## Dataset records
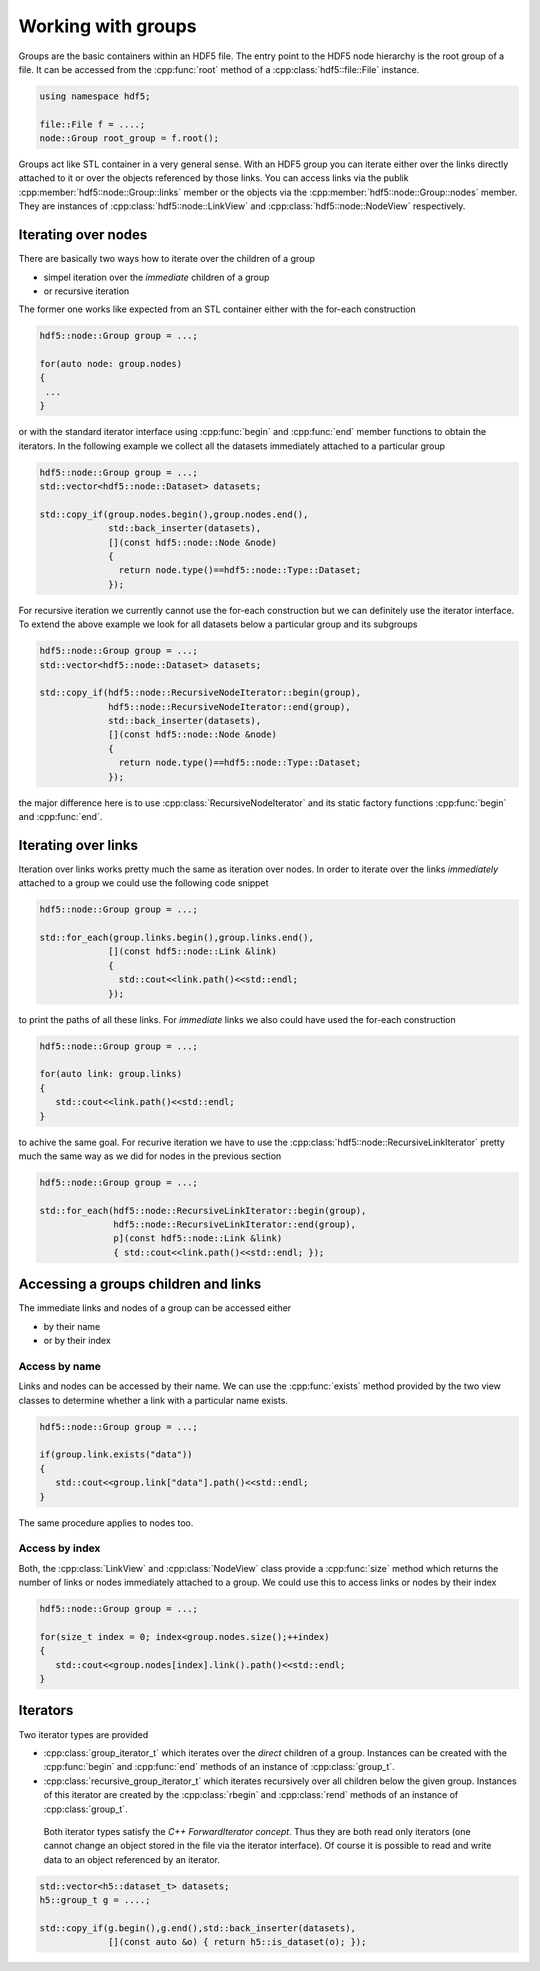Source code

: ===================
Working with groups
===================

Groups are the basic containers within an HDF5 file. The entry point to the
HDF5 node hierarchy is the root group of a file. It can be accessed from the
:cpp:func:`root` method of a :cpp:class:`hdf5::file::File` instance.

.. code-block:: cpp

    using namespace hdf5;

    file::File f = ....;
    node::Group root_group = f.root();

Groups act like STL container in a very general sense. With an HDF5 group you
can iterate either over the links directly attached to it or over the
objects referenced by those links. You can access links via the publik
:cpp:member:`hdf5::node::Group::links` member or the objects via the
:cpp:member:`hdf5::node::Group::nodes` member. They are instances of
:cpp:class:`hdf5::node::LinkView` and :cpp:class:`hdf5::node::NodeView`
respectively.


Iterating over nodes
====================

There are basically two ways how to iterate over the children of a group

* simpel iteration over the *immediate* children of a group
* or recursive iteration

The former one works like expected from an STL container either with the
for-each construction

.. code-block:: cpp

   hdf5::node::Group group = ...;

   for(auto node: group.nodes)
   {
    ...
   }

or with the standard iterator interface using :cpp:func:`begin` and :cpp:func:`end`
member functions to obtain the iterators. In the following example we
collect all the datasets immediately attached to a particular group

.. code-block:: cpp

   hdf5::node::Group group = ...;
   std::vector<hdf5::node::Dataset> datasets;

   std::copy_if(group.nodes.begin(),group.nodes.end(),
                std::back_inserter(datasets),
                [](const hdf5::node::Node &node)
                {
                  return node.type()==hdf5::node::Type::Dataset;
                });

For recursive iteration we currently cannot use the for-each construction
but we can definitely use the iterator interface. To extend the above
example we look for all datasets below a particular group and its subgroups

.. code-block:: cpp

   hdf5::node::Group group = ...;
   std::vector<hdf5::node::Dataset> datasets;

   std::copy_if(hdf5::node::RecursiveNodeIterator::begin(group),
                hdf5::node::RecursiveNodeIterator::end(group),
                std::back_inserter(datasets),
                [](const hdf5::node::Node &node)
                {
                  return node.type()==hdf5::node::Type::Dataset;
                });

the major difference here is to use :cpp:class:`RecursiveNodeIterator` and
its static factory functions :cpp:func:`begin` and :cpp:func:`end`.

Iterating over links
====================

Iteration over links works pretty much the same as iteration over nodes.
In order to iterate over the links *immediately* attached to a group we could
use the following code snippet

.. code-block:: cpp

   hdf5::node::Group group = ...;

   std::for_each(group.links.begin(),group.links.end(),
                [](const hdf5::node::Link &link)
                {
                  std::cout<<link.path()<<std::endl;
                });

to print the paths of all these links. For *immediate* links we also could
have used the for-each construction

.. code-block:: cpp

   hdf5::node::Group group = ...;

   for(auto link: group.links)
   {
      std::cout<<link.path()<<std::endl;
   }

to achive the same goal. For recurive iteration we have to use the
:cpp:class:`hdf5::node::RecursiveLinkIterator` pretty much the same way as
we did for nodes in the previous section

.. code-block:: cpp

   hdf5::node::Group group = ...;

   std::for_each(hdf5::node::RecursiveLinkIterator::begin(group),
                 hdf5::node::RecursiveLinkIterator::end(group),
                 p](const hdf5::node::Link &link)
                 { std::cout<<link.path()<<std::endl; });

Accessing a groups children and links
=====================================

The immediate links and nodes of a group can be accessed either

* by their name
* or by their index

Access by name
--------------

Links and nodes can be accessed by their name. We can use the :cpp:func:`exists`
method provided by the two view classes to determine whether a link with a
particular name exists.

.. code-block:: cpp

   hdf5::node::Group group = ...;

   if(group.link.exists("data"))
   {
      std::cout<<group.link["data"].path()<<std::endl;
   }

The same procedure applies to nodes too.


Access by index
---------------

Both, the :cpp:class:`LinkView` and :cpp:class:`NodeView` class provide a
:cpp:func:`size` method which returns the number of links or nodes immediately
attached to a group. We could use this to access links or nodes by their
index

.. code-block:: cpp

   hdf5::node::Group group = ...;

   for(size_t index = 0; index<group.nodes.size();++index)
   {
      std::cout<<group.nodes[index].link().path()<<std::endl;
   }


.. todo::

   Need to write some comment about order controll for iteration and index
   access. This should go to the *advanced* topics section of the users guide.



Iterators
=========

Two iterator types are provided

* :cpp:class:`group_iterator_t` which iterates over the *direct* children
  of a group. Instances can be created with the :cpp:func:`begin` and
  :cpp:func:`end` methods of an instance of :cpp:class:`group_t`.
* :cpp:class:`recursive_group_iterator_t` which iterates recursively
  over all children below the given group. Instances of this iterator are
  created by the :cpp:class:`rbegin` and :cpp:class:`rend` methods of
  an instance of :cpp:class:`group_t`.

 Both iterator types satisfy the `C++ ForwardIterator concept`. Thus they are
 both read only iterators (one cannot change an object stored in the file
 via the iterator interface). Of course it is possible to read and write
 data to an object referenced by an iterator.

.. code-block:: cpp

    std::vector<h5::dataset_t> datasets;
    h5::group_t g = ....;

    std::copy_if(g.begin(),g.end(),std::back_inserter(datasets),
                 [](const auto &o) { return h5::is_dataset(o); });

.. _C++ FowardIterator concept: http://en.cppreference.com/w/cpp/concept/ForwardIterator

## What you have to do
Say how many lines in the records hold the string "section", please, and add no other words.

## Answer box
2